The record links to 2 conditions, with Crohn Disease appearing as the primary indexed condition, and to 2 interventions — of which TEV-48574 Dose Regimen A is the first listed. Interventions can include drugs, devices, procedures, behavioral programs, or observational arms, and each is tracked as a separate registry field so that downstream queries can filter accurately. When a trial lists multiple interventions, it usually reflects a multi-arm design or a comparison protocol rather than a single treatment being tested in isolation. The brief summary published in the registry is the clearest source of protocol intent and should be read before drawing conclusions from any sidebar tags.
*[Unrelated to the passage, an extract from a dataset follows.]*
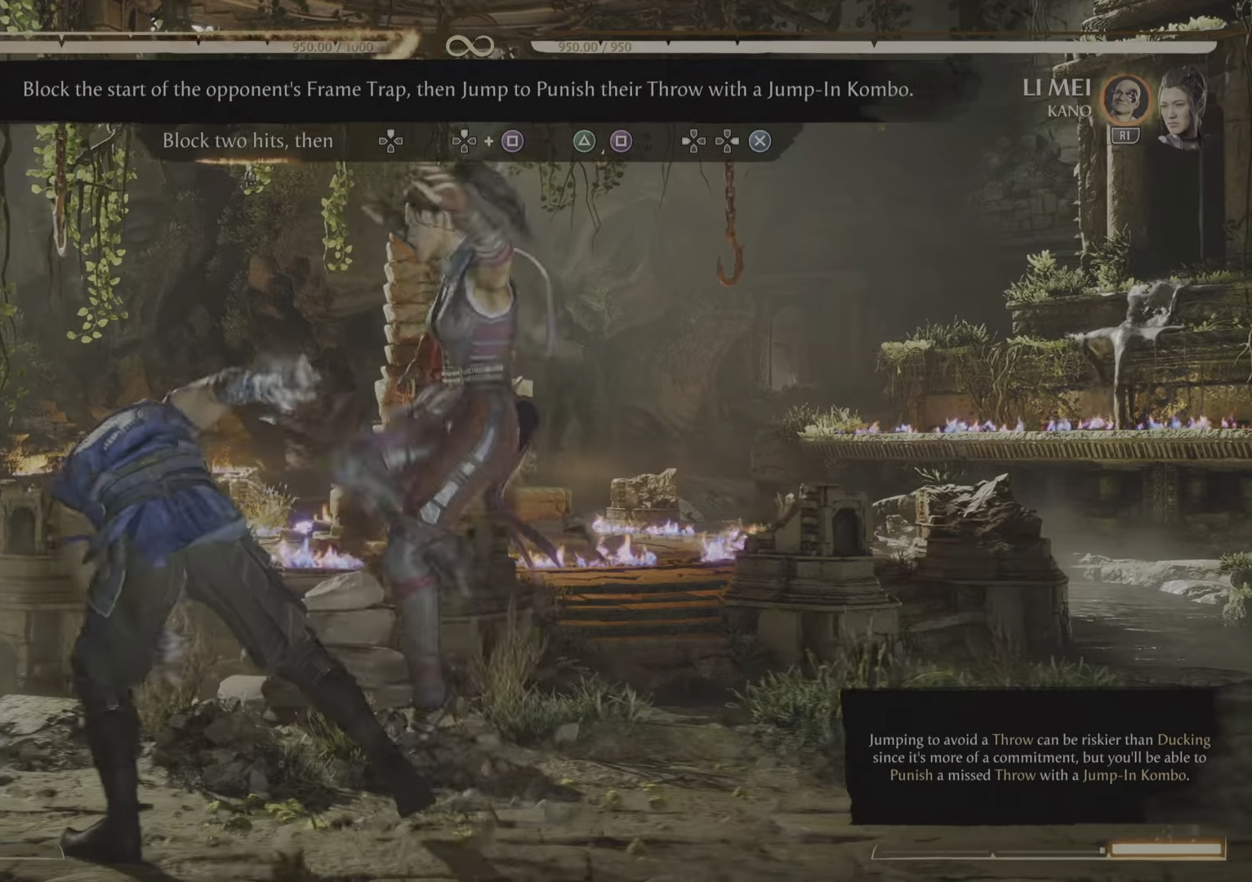
{"buttons": [], "events": [[483, "R2", "up"]]}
Geographic footprint matters for practical reasons: NCT05668013 reports 20 study locations spanning 12 distinct geographic areas — top geographies include Texas, Florida, Missouri. A larger site network tends to correlate with broader recruitment capacity, but it does not imply anything about study quality, and site-level enrollment status can diverge from the overall registry status shown above. Every data point on this page comes from the public ClinicalTrials.gov dataset and is reproduced here for reference only; it is not a medical recommendation, an endorsement of the sponsor, or an invitation to enroll. Verify current status, eligibility criteria, and contact details directly at ClinicalTrials.gov, and discuss any participation decision with your own healthcare provider.
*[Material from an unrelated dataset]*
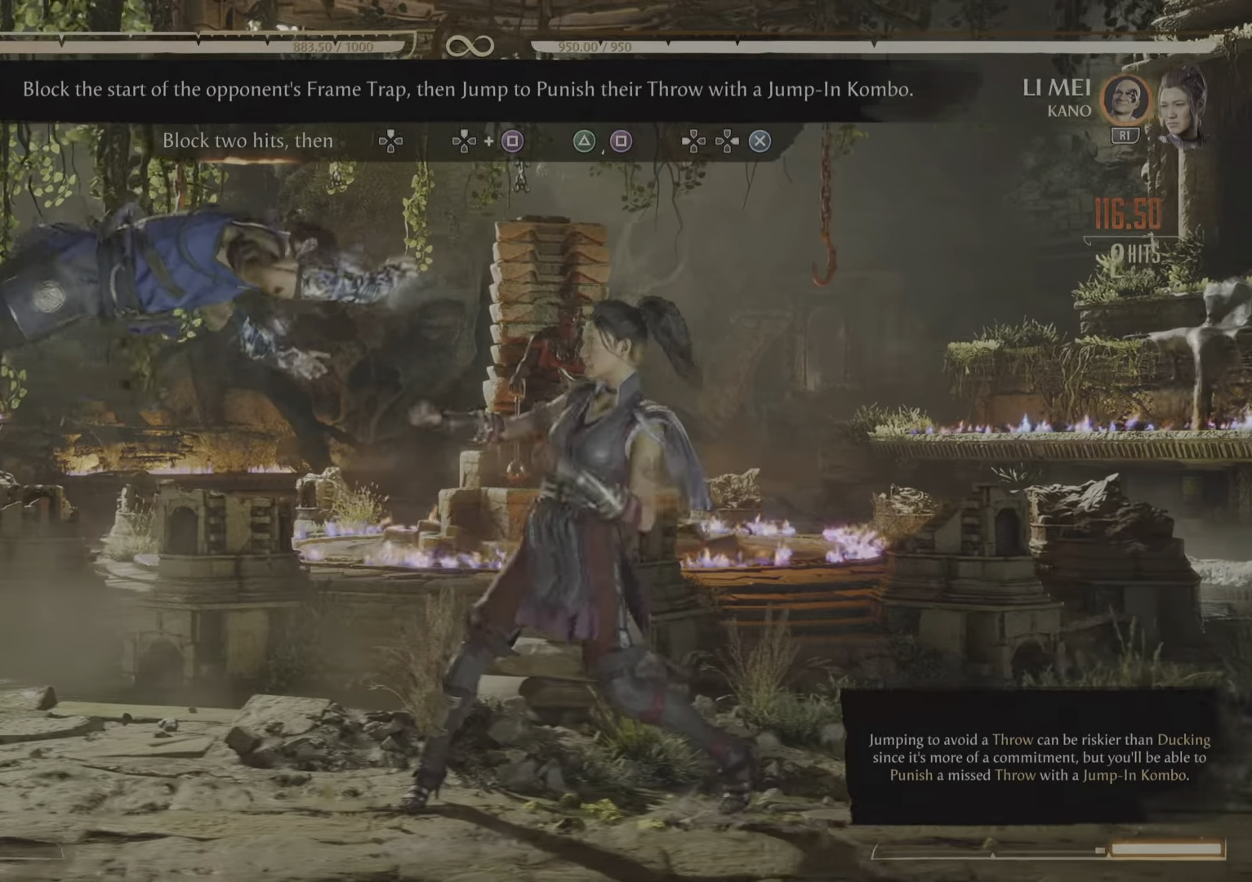
{"buttons": [], "events": []}
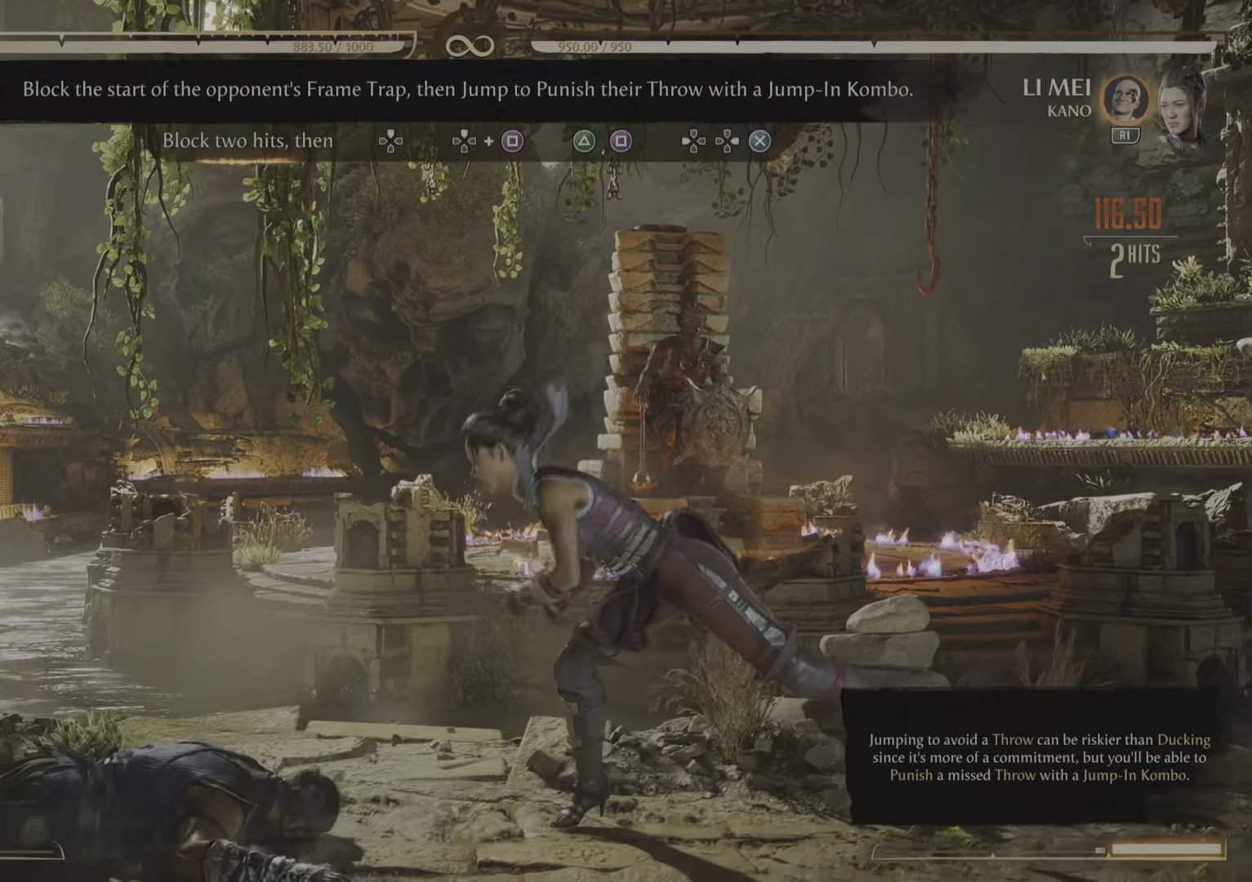
{"buttons": [], "events": []}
Frequently Asked Questions
What is clinical trial NCT05668013 about?
NCT05668013 is a clinical study titled "A Study to Evaluate the Long-Term Effect of TEV-48574 in Moderate to Severe Ulcerative Colitis or Crohn's Disease". The primary objective of the study is to evaluate the efficacy of 2 different maintenance dose regimens of TEV-48574 subcutaneous (sc) administered every 4 weeks (Q4W) in adult participants with inflammatory bowel disease (IBD). Secondary objectives of the study are to: * evaluate the efficacy of ...
What is the current status of trial NCT05668013?
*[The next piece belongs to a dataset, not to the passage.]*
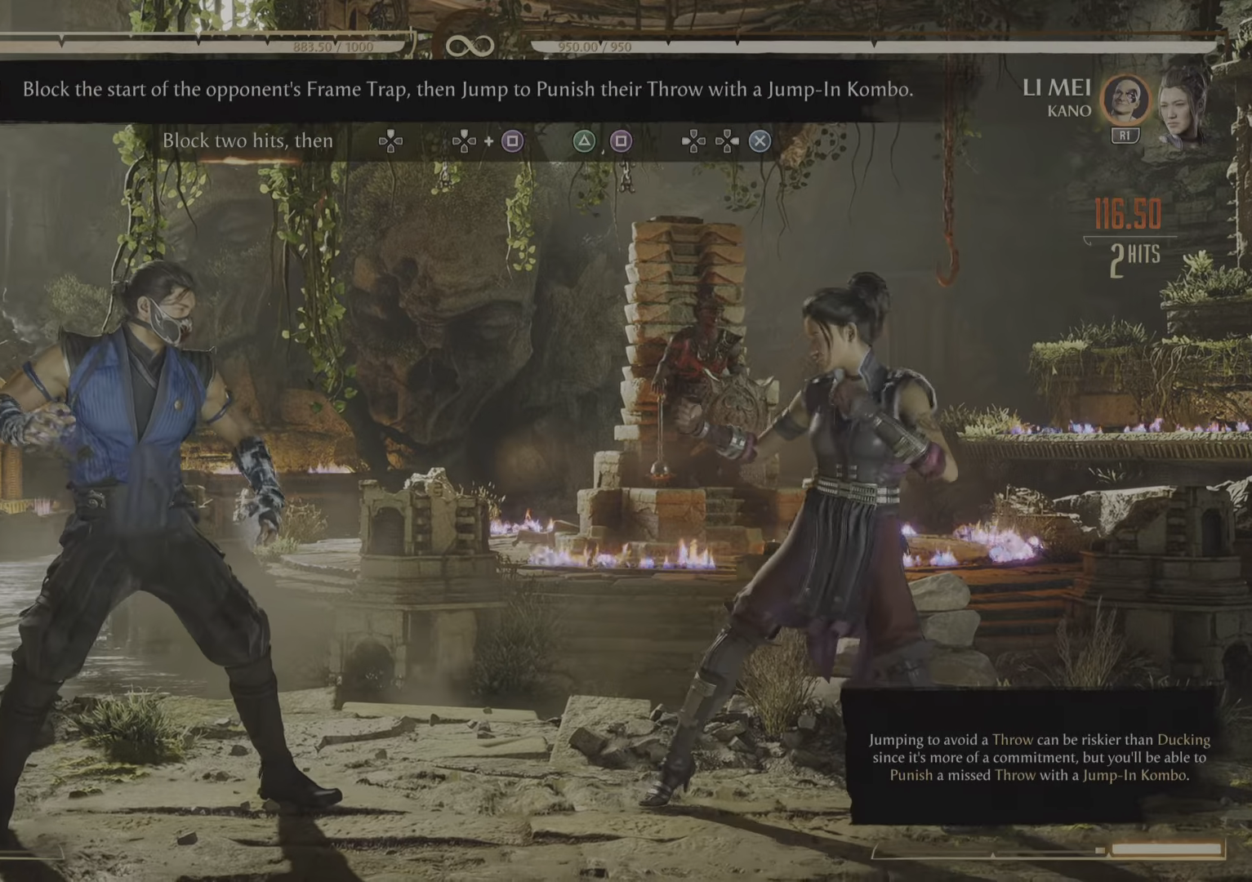
{"buttons": [], "events": []}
This trial is currently active not recruiting. It is a Phase 2 study. The enrollment target is 247 participants. The study started on 2023-01-11. Estimated completion is 2031-03-08.
What conditions does trial NCT05668013 study?
This clinical trial studies the following conditions: Crohn Disease, Colitis, Ulcerative. These conditions were identified from the trial registry and reflect the primary focus areas of the research.
What interventions are being tested in trial NCT05668013?
The interventions under investigation include: TEV-48574 Dose Regimen A (DRUG), TEV-48574 Dose Regiment B (DRUG). Each intervention is being evaluated for safety and efficacy as part of this clinical study.
Who is sponsoring clinical trial NCT05668013?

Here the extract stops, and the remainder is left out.